Bertrand David

Arrivé à Télécom ParisTech en 2001, Bertrand David est enseignant-chercheur au sein du LTCI au sein du thème ADASP. La majeure partie de ses travaux concerne le traitement du signal audio et la recherche d’information musicale, qu’il s’agisse de transcription automatique (retrouver la partition à partir du signal de musique), de représentation des sons ou encore d’acoustique musicale. Il a par exemple encadré deux thèses sur la détection du rythme : l’une destinée à apprendre à l’ordinateur à « battre » le tempo et l’autre, plus récente, pour inférer des propriétés haut niveau telle que la position des barres de mesure.  Ces travaux plus récents s’attachent à développer des méthodes algorithmiques destinées à améliorer l’intelligibilité de la parole en milieu bruité, tel que l’habitacle d’un véhicule. Ces méthodes cherchent à imiter une modification naturelle, réflexe de la voix humaine produite dans ces conditions, appelée « Effet Lombard ».

 

Estimation de l’inharmonicité b et de l’accord des notes de piano (notées m) par des méthodes de décompositions non-négatives des données. Les résultats permettent de connaître avec précision les propriétés spécifiques du piano étudié et les choix réalisés par l’accordeur. Une fois cette information incluse dans les modèles de décomposition, cela permet d’améliorer les capacités des algorithmes à transcrire automatiquement la musique enregistrée en musique symbolique (fichier midi ou partition).
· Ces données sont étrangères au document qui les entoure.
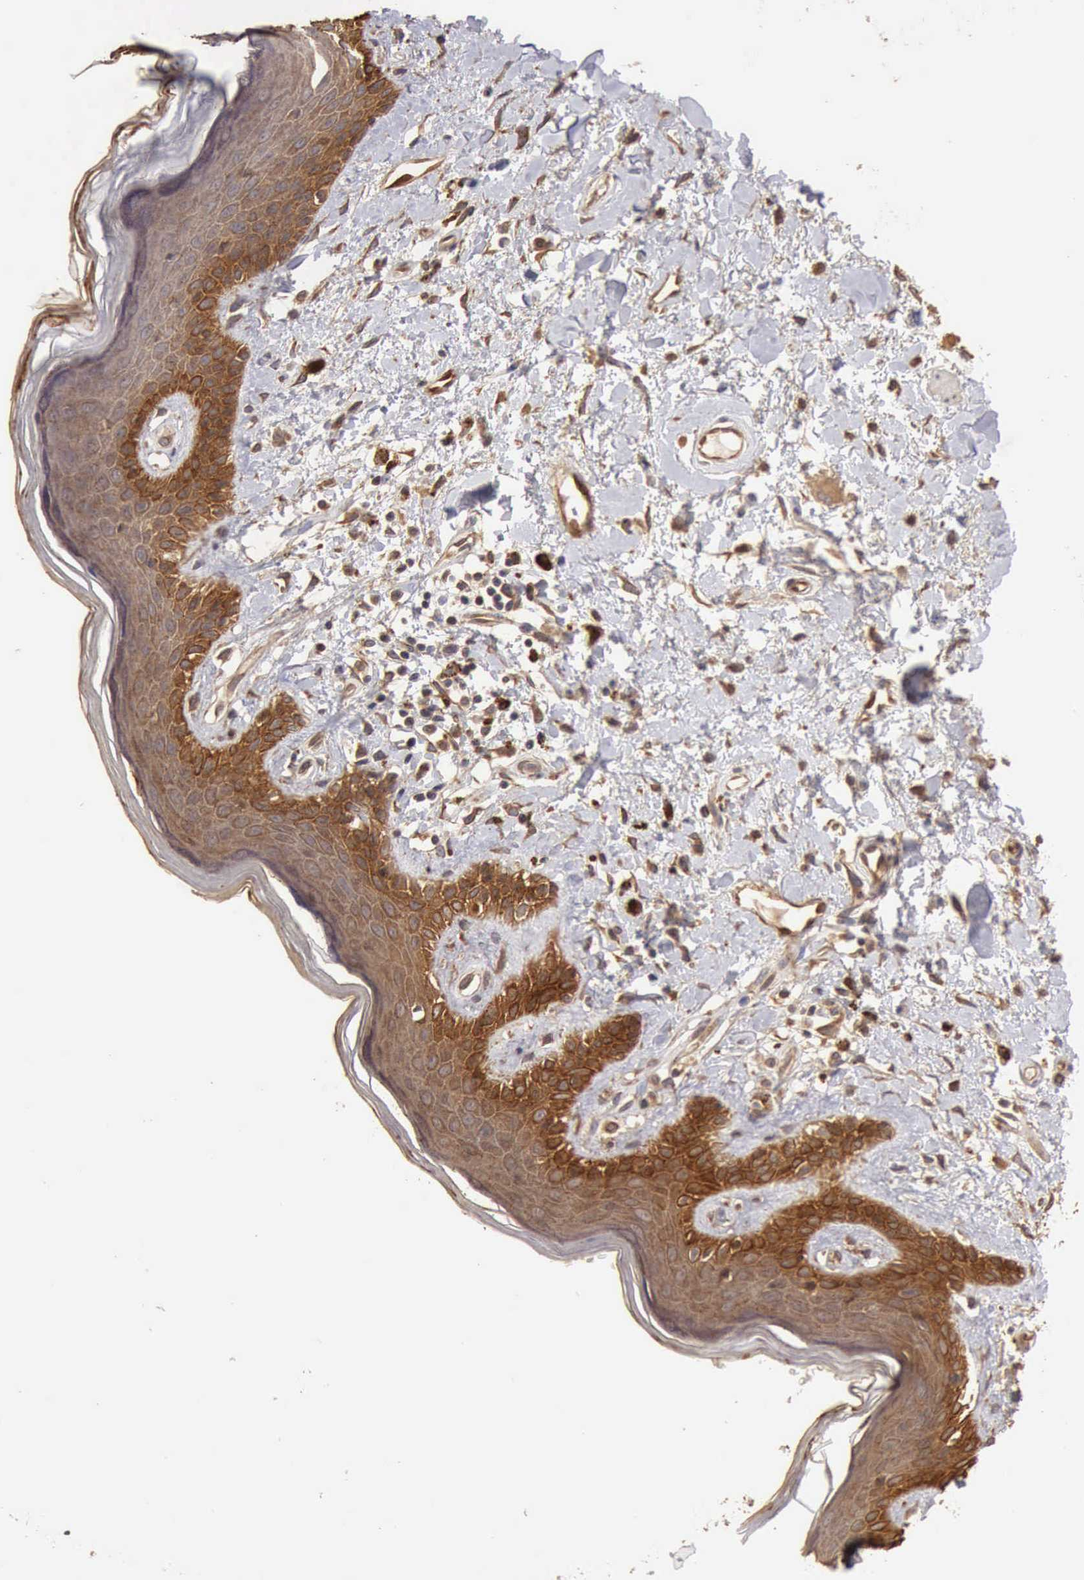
{"staining": {"intensity": "moderate", "quantity": ">75%", "location": "nuclear"}, "tissue": "skin", "cell_type": "Epidermal cells", "image_type": "normal", "snomed": [{"axis": "morphology", "description": "Normal tissue, NOS"}, {"axis": "topography", "description": "Anal"}], "caption": "Immunohistochemical staining of benign skin shows moderate nuclear protein expression in approximately >75% of epidermal cells. Using DAB (3,3'-diaminobenzidine) (brown) and hematoxylin (blue) stains, captured at high magnification using brightfield microscopy.", "gene": "BMX", "patient": {"sex": "female", "age": 78}}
Ses travaux en acoustique musicale s’inscrivent dans une démarche d’aide à la facture instrumentale. Pour décrypter la mécanique complexe des instruments à cordes, Bertrand David s’attache à développer des algorithmes qui vont estimer des grandeurs modales dans des signaux musicaux pour déterminer des paramètres résumant les comportements acoustiques. Ces grandeurs sont mises en forme et leur mesure est rendue accessible aux facteurs d’instruments, au travers d’une plateforme logicielle en ligne nommée PAFI (Plateforme d’Aide à la Facture Instrumentale) et développée dans le cadre d’une collaboration avec l’Itemm (Institut technologique européen des métiers de la musique) au Mans et le Laboratoire d’Acoustique de l’Université du Maine qui porte le projet. L’application a pour objectif de fédérer les luthiers autour du partage et de la diffusion des connaissances et des mesures.

 

La synthèse dite hybride permet de produire des sons de guitare en combinant des modèles physiques et des mesures de mobilité de la structure. Cela permet d’obtenir une bonne reproduction des propriétés sonores pour un faible coût calculatoire, comme on peut le voir sur cette comparaison entre le son réel (played) et synthétique. Ici, il s’agit des représentations temps-fréquence des deux sons, c’est-à-dire la manière dont l’énergie, en niveau de couleur, se distribue selon les axes de déroulement temporel (abscisses) et spectral (ordonnées).